Chuck Siegel: But again, absolutely positively and using kind of like grocery store baking chocolate as an example, not an indication of quality.
Jesse Jacobs: Right, got it.
So what do you taste with this tea? And chocolate? The nuances.
Oh, question..?
Female Participant: This matcha ganache that we’re tasting is so very silky…
Chuck Siegel: Wait, are you trying the matcha ganache right now?
Female Participant: Yes, that’s what we got.
Chuck Siegel: Oh, so we are out of order.
Female Participant: It was white in it.
Jesse Jacobs: Do we have extra.
Chuck Siegel: We do, I don’t know…
Jesse Jacobs: Hold that for one moment.
(Can you ask Alonso please to hand out the Houjicha chocolate.)
Chuck Siegel: Number 3.
Jesse Jacobs: Chocolate number 3 please.
That was a contrast.
Female Participant: This one kind of overpowered.
Chuck Siegel: Oh, it will absolutely overpower.
Jesse Jacobs: Yes, exactly.
So this is how you learn what doesn’t pair. And this is what we did for a while before.
Chuck Siegel: Jesse and I got to spend a few hours just sitting around eating chocolate and drinking tea, it was awful but it was actually… the goal was to find this flavor combinations… these combinations of tea and chocolate that were really complementary. So this isn’t.
Female Participant: How do you cleanse your palette in chocolate tasting?
Chuck Siegel: In chocolate tasting – the classic way is just a plain cracker. That’s the easiest way to cleanse your palette. Quite frankly I’ve never been kind of a huge believer in a lot of the pretension that goes along with tasting chocolate, I’ll have a sip of water and that’s usually about it.
Jesse Jacobs: For tea, I just take a sip of the tea I’m going to taste and then take another sip.
So that’s pre-cleanse.
So now you’ll see coming around it should be much different. So this is what it should be.
Chuck Siegel: This is the first of… and kind of what you’d call an origin or a localized chocolate, these are cocoa beans, they basically come from Venezuela. It’s from a company called Amano Chocolate, I mentioned a few minutes ago that there are a lot of small companies making really exceptional chocolate today. And we’re going to actually be eating some ganachees, some truffles that are made with some of these kind of new small craft made chocolate, this Amano was one of the first.
Male Participant: Very nice, subtle.
Jesse Jacobs: So what would you say is your specialty? You’re not growing the beans..?

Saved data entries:
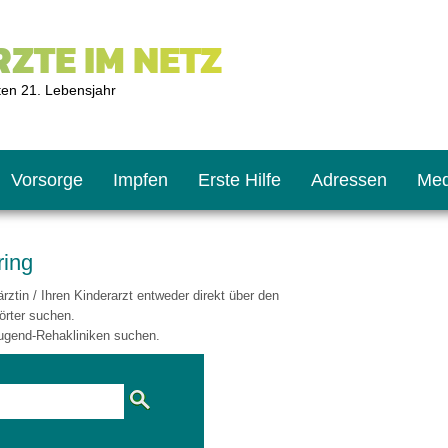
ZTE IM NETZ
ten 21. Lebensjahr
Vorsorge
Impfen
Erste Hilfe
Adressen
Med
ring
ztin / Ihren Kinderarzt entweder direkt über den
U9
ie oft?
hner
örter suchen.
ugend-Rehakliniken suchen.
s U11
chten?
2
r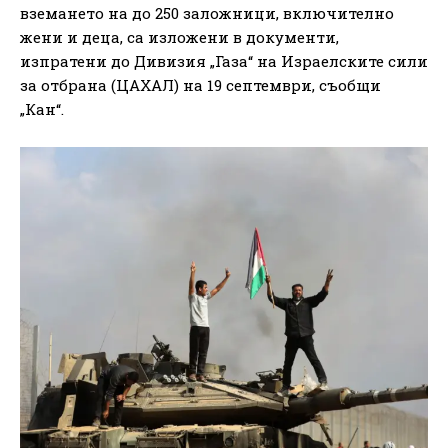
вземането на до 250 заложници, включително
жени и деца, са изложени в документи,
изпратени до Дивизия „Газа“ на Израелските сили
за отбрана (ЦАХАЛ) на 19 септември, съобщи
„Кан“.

---

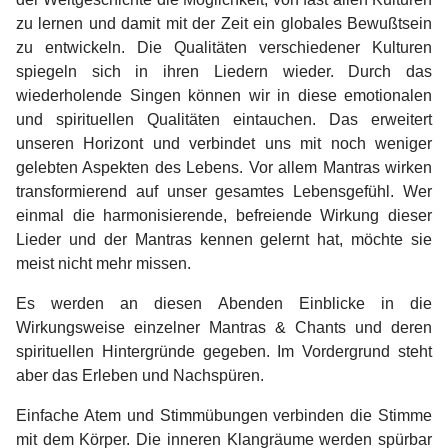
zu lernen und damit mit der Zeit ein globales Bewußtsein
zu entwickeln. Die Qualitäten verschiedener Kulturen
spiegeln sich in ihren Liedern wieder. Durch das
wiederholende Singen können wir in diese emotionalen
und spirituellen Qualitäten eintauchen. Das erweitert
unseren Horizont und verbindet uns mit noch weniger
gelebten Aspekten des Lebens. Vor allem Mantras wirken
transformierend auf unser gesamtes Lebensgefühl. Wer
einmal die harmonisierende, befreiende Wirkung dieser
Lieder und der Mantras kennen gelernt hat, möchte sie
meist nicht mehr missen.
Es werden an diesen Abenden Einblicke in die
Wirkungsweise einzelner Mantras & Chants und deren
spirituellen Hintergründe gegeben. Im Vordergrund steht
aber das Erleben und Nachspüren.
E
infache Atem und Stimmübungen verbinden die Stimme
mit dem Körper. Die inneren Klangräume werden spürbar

==

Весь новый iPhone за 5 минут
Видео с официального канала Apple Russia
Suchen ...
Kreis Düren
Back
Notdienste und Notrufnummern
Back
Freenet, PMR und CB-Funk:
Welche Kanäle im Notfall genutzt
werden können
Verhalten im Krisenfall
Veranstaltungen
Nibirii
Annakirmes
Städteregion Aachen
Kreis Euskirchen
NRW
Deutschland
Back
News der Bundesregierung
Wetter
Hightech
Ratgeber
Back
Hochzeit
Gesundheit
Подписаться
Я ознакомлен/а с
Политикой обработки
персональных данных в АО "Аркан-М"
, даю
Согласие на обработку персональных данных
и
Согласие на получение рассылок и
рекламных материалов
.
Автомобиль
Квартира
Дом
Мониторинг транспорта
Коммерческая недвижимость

§ **WORK INSTRUCTION A**
From the tea and chocolate tasting transcript above, repeat word for word the passage that begins at the words "So this is how" and stops after the words "take another sip.".
§ **WORK INSTRUCTION B**
Answer these questions using the tea and chocolate tasting transcript above, one answer per line.
(i) What does Chuck Siegel call the classic way to cleanse the palate in chocolate tasting?
(ii) Which chocolate number does Jesse Jacobs ask to have handed out?
(iii) Which country do the cocoa beans in the Amano chocolate come from?

§ **REPLY A**
So this is how you learn what doesn’t pair. And this is what we did for a while before.
Chuck Siegel: Jesse and I got to spend a few hours just sitting around eating chocolate and drinking tea, it was awful but it was actually… the goal was to find this flavor combinations… these combinations of tea and chocolate that were really complementary. So this isn’t.
Female Participant: How do you cleanse your palette in chocolate tasting?
Chuck Siegel: In chocolate tasting – the classic way is just a plain cracker. That’s the easiest way to cleanse your palette. Quite frankly I’ve never been kind of a huge believer in a lot of the pretension that goes along with tasting chocolate, I’ll have a sip of water and that’s usually about it.
Jesse Jacobs: For tea, I just take a sip of the tea I’m going to taste and then take another sip.

§ **REPLY B**
(i) A plain cracker.
(ii) Chocolate number 3.
(iii) Venezuela.